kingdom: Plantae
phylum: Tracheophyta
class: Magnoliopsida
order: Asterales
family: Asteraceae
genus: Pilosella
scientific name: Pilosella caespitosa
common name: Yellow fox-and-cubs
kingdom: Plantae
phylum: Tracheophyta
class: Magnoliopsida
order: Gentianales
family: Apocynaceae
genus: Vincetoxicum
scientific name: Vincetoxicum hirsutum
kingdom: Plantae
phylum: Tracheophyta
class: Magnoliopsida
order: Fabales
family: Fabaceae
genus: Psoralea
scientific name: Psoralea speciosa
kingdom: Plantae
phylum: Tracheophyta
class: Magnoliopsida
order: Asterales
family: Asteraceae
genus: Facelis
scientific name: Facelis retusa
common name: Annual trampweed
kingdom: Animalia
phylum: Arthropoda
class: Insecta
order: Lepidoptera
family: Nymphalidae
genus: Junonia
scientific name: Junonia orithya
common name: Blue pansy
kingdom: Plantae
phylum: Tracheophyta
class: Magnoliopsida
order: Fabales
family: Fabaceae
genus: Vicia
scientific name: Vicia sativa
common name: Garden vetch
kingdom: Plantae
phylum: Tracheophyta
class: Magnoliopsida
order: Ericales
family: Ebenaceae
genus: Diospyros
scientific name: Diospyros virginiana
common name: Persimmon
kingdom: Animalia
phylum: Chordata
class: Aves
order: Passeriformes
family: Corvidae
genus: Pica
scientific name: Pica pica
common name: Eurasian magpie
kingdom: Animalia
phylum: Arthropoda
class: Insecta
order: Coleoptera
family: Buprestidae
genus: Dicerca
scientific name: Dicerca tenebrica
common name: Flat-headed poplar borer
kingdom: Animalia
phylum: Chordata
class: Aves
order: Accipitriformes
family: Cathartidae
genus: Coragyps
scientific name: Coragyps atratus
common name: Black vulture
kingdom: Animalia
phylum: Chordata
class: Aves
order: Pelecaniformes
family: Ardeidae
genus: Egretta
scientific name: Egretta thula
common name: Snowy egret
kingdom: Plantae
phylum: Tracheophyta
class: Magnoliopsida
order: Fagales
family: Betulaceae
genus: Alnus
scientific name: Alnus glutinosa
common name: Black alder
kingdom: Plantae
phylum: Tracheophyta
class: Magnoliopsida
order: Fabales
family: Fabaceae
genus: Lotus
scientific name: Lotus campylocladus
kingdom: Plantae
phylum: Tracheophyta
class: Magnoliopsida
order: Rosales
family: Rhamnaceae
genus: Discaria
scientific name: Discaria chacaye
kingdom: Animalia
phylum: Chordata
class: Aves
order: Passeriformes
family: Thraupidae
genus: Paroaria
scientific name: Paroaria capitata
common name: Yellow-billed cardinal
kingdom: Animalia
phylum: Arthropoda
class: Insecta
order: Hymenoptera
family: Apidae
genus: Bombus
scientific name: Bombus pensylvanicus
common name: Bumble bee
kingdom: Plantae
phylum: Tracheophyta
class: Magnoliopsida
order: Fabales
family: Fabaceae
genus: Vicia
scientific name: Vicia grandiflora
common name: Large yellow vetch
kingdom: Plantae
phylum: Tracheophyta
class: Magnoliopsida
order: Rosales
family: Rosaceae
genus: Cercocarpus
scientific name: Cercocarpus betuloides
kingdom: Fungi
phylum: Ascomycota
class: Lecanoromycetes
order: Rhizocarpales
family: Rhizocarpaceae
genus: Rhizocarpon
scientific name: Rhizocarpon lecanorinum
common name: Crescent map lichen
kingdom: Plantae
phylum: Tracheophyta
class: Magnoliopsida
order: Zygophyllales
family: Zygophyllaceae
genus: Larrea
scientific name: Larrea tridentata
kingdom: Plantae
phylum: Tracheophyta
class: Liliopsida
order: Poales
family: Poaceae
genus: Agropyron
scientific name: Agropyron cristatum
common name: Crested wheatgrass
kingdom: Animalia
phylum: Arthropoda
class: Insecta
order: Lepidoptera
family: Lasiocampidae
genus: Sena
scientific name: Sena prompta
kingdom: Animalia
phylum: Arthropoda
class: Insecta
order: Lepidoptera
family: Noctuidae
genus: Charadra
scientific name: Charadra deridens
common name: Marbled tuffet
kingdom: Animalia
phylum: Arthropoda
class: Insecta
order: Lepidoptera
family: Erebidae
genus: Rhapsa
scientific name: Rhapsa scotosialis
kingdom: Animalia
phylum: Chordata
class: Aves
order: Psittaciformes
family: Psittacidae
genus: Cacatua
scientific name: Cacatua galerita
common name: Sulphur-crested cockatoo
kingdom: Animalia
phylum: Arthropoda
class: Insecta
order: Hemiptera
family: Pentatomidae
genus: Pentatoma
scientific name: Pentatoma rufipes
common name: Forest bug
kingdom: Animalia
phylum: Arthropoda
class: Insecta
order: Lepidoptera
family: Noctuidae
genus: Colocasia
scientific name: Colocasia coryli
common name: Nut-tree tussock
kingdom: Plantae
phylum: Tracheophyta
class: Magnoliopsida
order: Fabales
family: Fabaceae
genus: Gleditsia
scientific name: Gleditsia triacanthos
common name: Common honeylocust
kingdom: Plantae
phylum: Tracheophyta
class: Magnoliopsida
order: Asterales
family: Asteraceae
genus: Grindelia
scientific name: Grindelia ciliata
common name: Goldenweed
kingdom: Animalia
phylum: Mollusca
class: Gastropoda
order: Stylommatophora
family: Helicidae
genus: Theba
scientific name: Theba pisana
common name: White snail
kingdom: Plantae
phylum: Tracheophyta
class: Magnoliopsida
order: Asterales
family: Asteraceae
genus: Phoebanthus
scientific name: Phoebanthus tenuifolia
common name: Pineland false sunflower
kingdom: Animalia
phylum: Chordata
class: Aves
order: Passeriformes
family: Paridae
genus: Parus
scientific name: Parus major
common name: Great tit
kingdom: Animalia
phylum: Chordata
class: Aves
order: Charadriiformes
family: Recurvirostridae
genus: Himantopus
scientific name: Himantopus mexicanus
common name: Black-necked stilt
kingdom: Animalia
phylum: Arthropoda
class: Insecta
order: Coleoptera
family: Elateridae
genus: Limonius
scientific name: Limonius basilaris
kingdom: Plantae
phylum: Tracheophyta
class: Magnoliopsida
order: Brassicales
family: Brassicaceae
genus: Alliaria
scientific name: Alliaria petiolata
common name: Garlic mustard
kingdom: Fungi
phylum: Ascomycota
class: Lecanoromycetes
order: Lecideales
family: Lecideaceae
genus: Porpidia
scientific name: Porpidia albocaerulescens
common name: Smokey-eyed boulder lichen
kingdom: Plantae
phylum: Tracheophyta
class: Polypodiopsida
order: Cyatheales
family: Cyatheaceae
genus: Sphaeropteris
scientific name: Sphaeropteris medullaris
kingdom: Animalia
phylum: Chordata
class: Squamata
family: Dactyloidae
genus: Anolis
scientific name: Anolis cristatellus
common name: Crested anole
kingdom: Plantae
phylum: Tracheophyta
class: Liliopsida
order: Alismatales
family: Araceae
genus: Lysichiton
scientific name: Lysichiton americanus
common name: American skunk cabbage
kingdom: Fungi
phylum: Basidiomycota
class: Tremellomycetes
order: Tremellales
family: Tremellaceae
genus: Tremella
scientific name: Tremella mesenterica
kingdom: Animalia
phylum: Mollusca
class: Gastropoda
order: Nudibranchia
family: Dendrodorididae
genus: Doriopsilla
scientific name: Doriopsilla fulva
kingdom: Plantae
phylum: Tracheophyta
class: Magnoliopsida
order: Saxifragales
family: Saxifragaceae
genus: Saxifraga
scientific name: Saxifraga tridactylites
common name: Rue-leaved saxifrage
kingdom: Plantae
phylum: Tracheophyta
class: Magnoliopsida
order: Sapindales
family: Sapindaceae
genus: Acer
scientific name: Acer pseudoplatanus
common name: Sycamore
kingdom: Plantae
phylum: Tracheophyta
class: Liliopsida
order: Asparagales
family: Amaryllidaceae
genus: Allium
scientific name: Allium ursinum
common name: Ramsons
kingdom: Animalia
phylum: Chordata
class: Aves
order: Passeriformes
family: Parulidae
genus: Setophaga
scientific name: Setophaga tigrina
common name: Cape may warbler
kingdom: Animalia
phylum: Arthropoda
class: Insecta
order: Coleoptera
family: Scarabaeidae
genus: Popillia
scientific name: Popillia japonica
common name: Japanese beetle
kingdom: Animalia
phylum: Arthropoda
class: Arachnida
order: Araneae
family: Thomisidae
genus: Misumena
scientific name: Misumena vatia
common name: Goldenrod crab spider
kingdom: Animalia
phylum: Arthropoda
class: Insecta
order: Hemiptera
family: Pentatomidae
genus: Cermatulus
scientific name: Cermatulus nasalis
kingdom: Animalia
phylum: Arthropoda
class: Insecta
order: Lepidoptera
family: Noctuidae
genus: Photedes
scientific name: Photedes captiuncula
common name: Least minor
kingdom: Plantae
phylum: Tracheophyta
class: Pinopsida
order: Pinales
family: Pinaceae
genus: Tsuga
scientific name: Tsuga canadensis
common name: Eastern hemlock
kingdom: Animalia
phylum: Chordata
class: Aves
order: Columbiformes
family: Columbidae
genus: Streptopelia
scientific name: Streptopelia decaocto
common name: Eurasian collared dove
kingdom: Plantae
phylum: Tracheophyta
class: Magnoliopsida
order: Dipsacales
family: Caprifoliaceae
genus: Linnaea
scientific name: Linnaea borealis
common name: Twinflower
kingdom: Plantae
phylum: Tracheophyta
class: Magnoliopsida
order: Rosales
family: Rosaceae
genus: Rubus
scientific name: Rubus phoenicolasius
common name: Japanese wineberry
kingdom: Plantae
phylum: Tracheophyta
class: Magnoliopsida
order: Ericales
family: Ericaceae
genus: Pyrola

• _Directive_:
Copy word for word the stretch of the listing above from the line containing "family: Lecideaceae" through the line containing "scientific name: Lysichiton americanus", with both of those lines included.

• _Solution to this problem_:
family: Lecideaceae
genus: Porpidia
scientific name: Porpidia albocaerulescens
common name: Smokey-eyed boulder lichen
kingdom: Plantae
phylum: Tracheophyta
class: Polypodiopsida
order: Cyatheales
family: Cyatheaceae
genus: Sphaeropteris
scientific name: Sphaeropteris medullaris
kingdom: Animalia
phylum: Chordata
class: Squamata
family: Dactyloidae
genus: Anolis
scientific name: Anolis cristatellus
common name: Crested anole
kingdom: Plantae
phylum: Tracheophyta
class: Liliopsida
order: Alismatales
family: Araceae
genus: Lysichiton
scientific name: Lysichiton americanus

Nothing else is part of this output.